Have America’s independent, mom and pop cinemas slipped a sprocket? Suddenly, simultaneously, they are offering up T-shirts, movie posters, bottomless buckets of popcorn – even allowing patrons to reserve the theater for a private showing of the flick of their choice. How on earth are these rickety old businesses going to make ends meet with such extravagances?
It’s actually part of a strategy. Those are just a few examples of the lengths small US cinemas are going to in order to raise funds for the mandatory changeover from the century-old movie medium of 35-mm film to the pristine (and costly) new world of all-digital projection. By the end of 2013, virtually no contemporary motion pictures will be available on film, and although the megachains have been projecting digital films for several years now, most of the tiny, historical cinemas across America are facing a looming industry-wide edict: Convert or perish.
Since most of these small theaters barely scrape by to begin with, the $100,000 or so required to replace film projectors with digital ones for each screen is an expense few can handle without a clarion call to their customers, something along the lines of “HELLLLP!!!” Not all of them will be able to make it work. That an estimated 1,000 movie houses could go dark in the next few years is an unhappy thought, but hardly hyperbole.

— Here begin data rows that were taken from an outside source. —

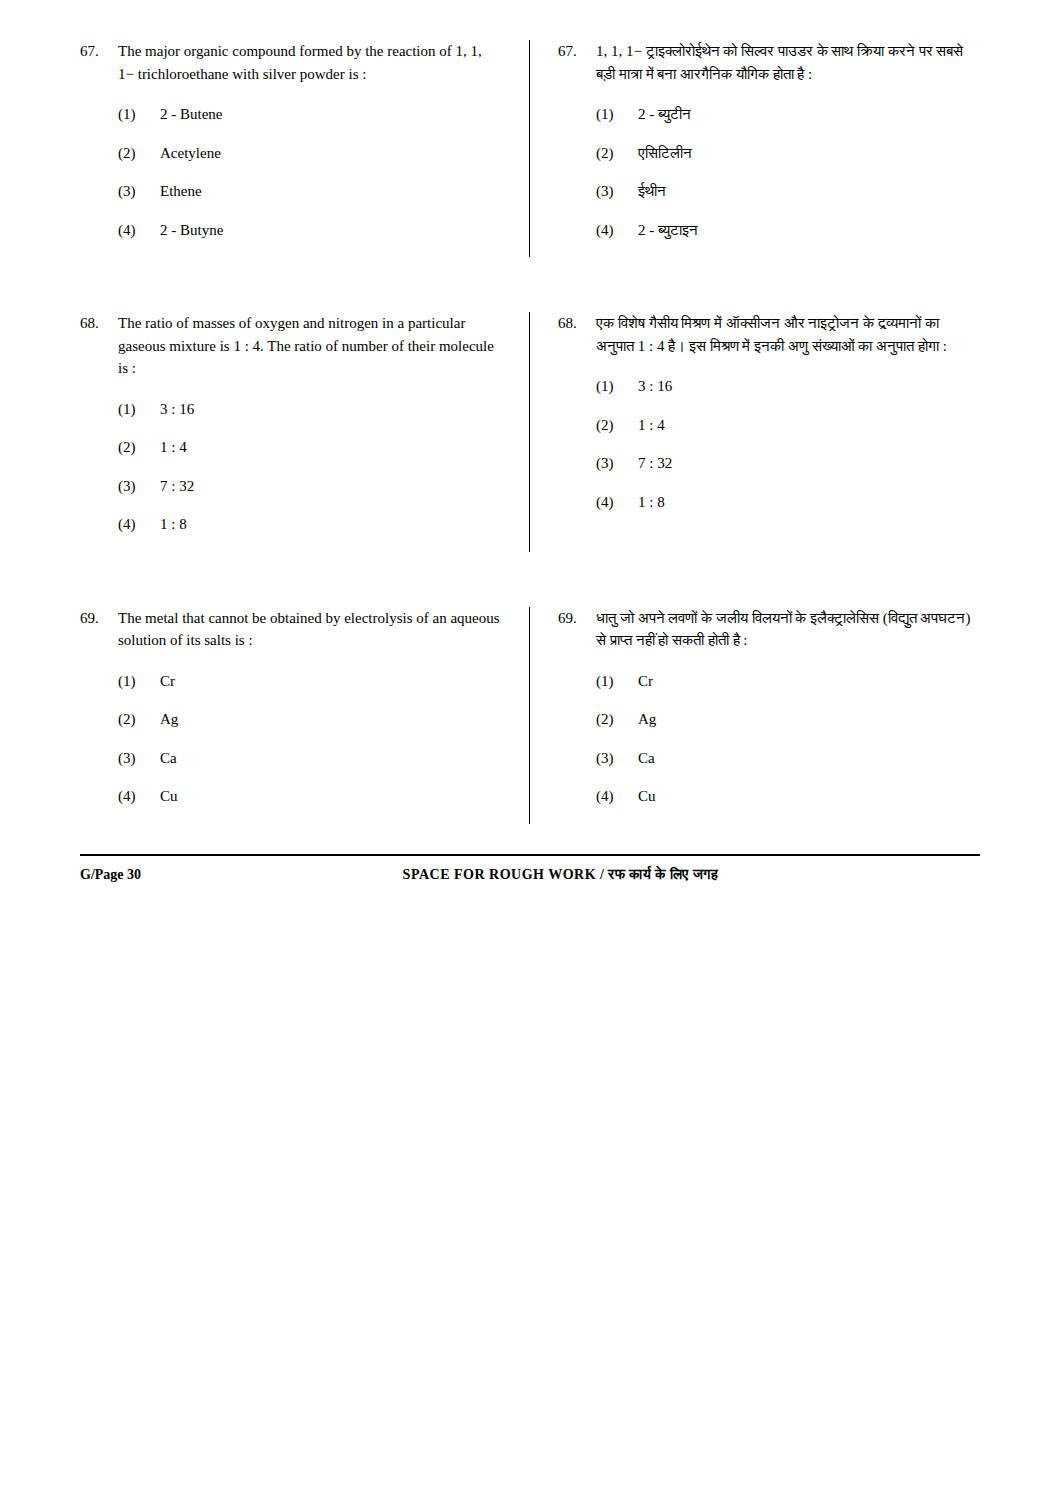67.
The major organic compound formed by the reaction of 1, 1, 1− trichloroethane with silver powder is :
(1) 2 - Butene
(2) Acetylene
(3) Ethene
(4) 2 - Butyne
67.
1, 1, 1− ट्राइक्लोरोईथेन को सिल्वर पाउडर के साथ क्रिया करने पर सबसे बड़ी मात्रा में बना आरगैनिक यौगिक होता है :
(1) 2 - ब्युटीन
(2) एसिटिलीन
(3) ईथीन
(4) 2 - ब्युटाइन
68.
The ratio of masses of oxygen and nitrogen in a particular gaseous mixture is 1 : 4. The ratio of number of their molecule is :
(1) 3 : 16
(2) 1 : 4
(3) 7 : 32
(4) 1 : 8
68.
एक विशेष गैसीय मिश्रण में ऑक्सीजन और नाइट्रोजन के द्रव्यमानों का अनुपात 1 : 4 है। इस मिश्रण में इनकी अणु संख्याओं का अनुपात होगा :
(1) 3 : 16
(2) 1 : 4
(3) 7 : 32
(4) 1 : 8
69.
The metal that cannot be obtained by electrolysis of an aqueous solution of its salts is :
(1) Cr
(2) Ag
(3) Ca
(4) Cu
69.
धातु जो अपने लवणों के जलीय विलयनों के इलैक्ट्रालेसिस (विद्युत अपघटन) से प्राप्त नहीं हो सकती होती है :
(1) Cr
(2) Ag
(3) Ca
(4) Cu
G/Page 30
SPACE FOR ROUGH WORK / रफ कार्य के लिए जगह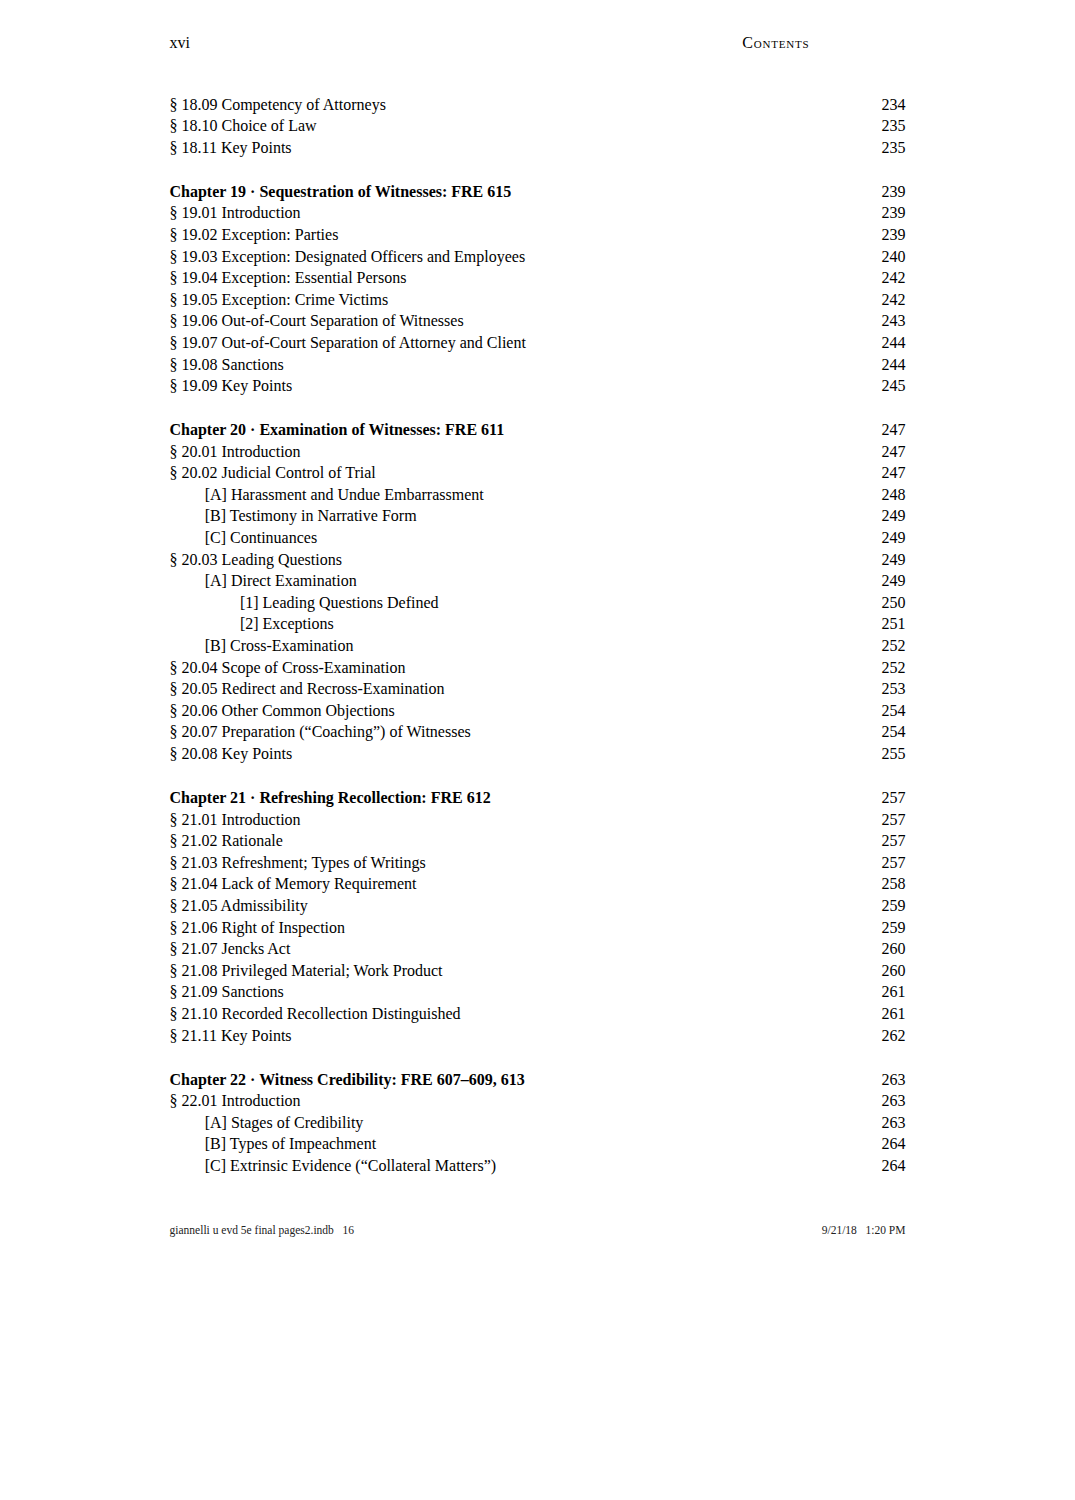xvi Contents
§ 18.09 Competency of Attorneys 234
§ 18.10 Choice of Law 235
§ 18.11 Key Points 235
Chapter 19 · Sequestration of Witnesses: FRE 615 239
§ 19.01 Introduction 239
§ 19.02 Exception: Parties 239
§ 19.03 Exception: Designated Officers and Employees 240
§ 19.04 Exception: Essential Persons 242
§ 19.05 Exception: Crime Victims 242
§ 19.06 Out-of-Court Separation of Witnesses 243
§ 19.07 Out-of-Court Separation of Attorney and Client 244
§ 19.08 Sanctions 244
§ 19.09 Key Points 245
Chapter 20 · Examination of Witnesses: FRE 611 247
§ 20.01 Introduction 247
§ 20.02 Judicial Control of Trial 247
[A] Harassment and Undue Embarrassment 248
[B] Testimony in Narrative Form 249
[C] Continuances 249
§ 20.03 Leading Questions 249
[A] Direct Examination 249
[1] Leading Questions Defined 250
[2] Exceptions 251
[B] Cross-Examination 252
§ 20.04 Scope of Cross-Examination 252
§ 20.05 Redirect and Recross-Examination 253
§ 20.06 Other Common Objections 254
§ 20.07 Preparation (“Coaching”) of Witnesses 254
§ 20.08 Key Points 255
Chapter 21 · Refreshing Recollection: FRE 612 257
§ 21.01 Introduction 257
§ 21.02 Rationale 257
§ 21.03 Refreshment; Types of Writings 257
§ 21.04 Lack of Memory Requirement 258
§ 21.05 Admissibility 259
§ 21.06 Right of Inspection 259
§ 21.07 Jencks Act 260
§ 21.08 Privileged Material; Work Product 260
§ 21.09 Sanctions 261
§ 21.10 Recorded Recollection Distinguished 261
§ 21.11 Key Points 262
Chapter 22 · Witness Credibility: FRE 607–609, 613 263
§ 22.01 Introduction 263
[A] Stages of Credibility 263
[B] Types of Impeachment 264
[C] Extrinsic Evidence (“Collateral Matters”) 264
giannelli u evd 5e final pages2.indb 16 9/21/18 1:20 PM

Many of these Depression-era gems aren’t about to surrender, however. Feisty cinema owners from Maine to California are working through organizations such as Kickstarter to raise funds to purchase and install digital systems. The historical Brattle Theatre in Cambridge, Mass., just met its conversion goal with $140,000 in donations. The Ambler and the County – sister indie cinemas in suburban Philadelphia – recently topped $300,000 each for their multiscreen upgrades. To secure a bank loan for its conversion, Midtown Cinema in Harrisburg, Pa., created a “Summer of 10,000 Tickets” promotion and asked area residents to step up their moviegoing. In 14 weeks it met its goal and the bank was impressed. Midtown scored a projector and a bunch of new patrons.
Will there be a happy ending for these little movie houses? It’s still going to be tough going head to head with the multiplexes. But for a while, at least, they live to fight another day – and night.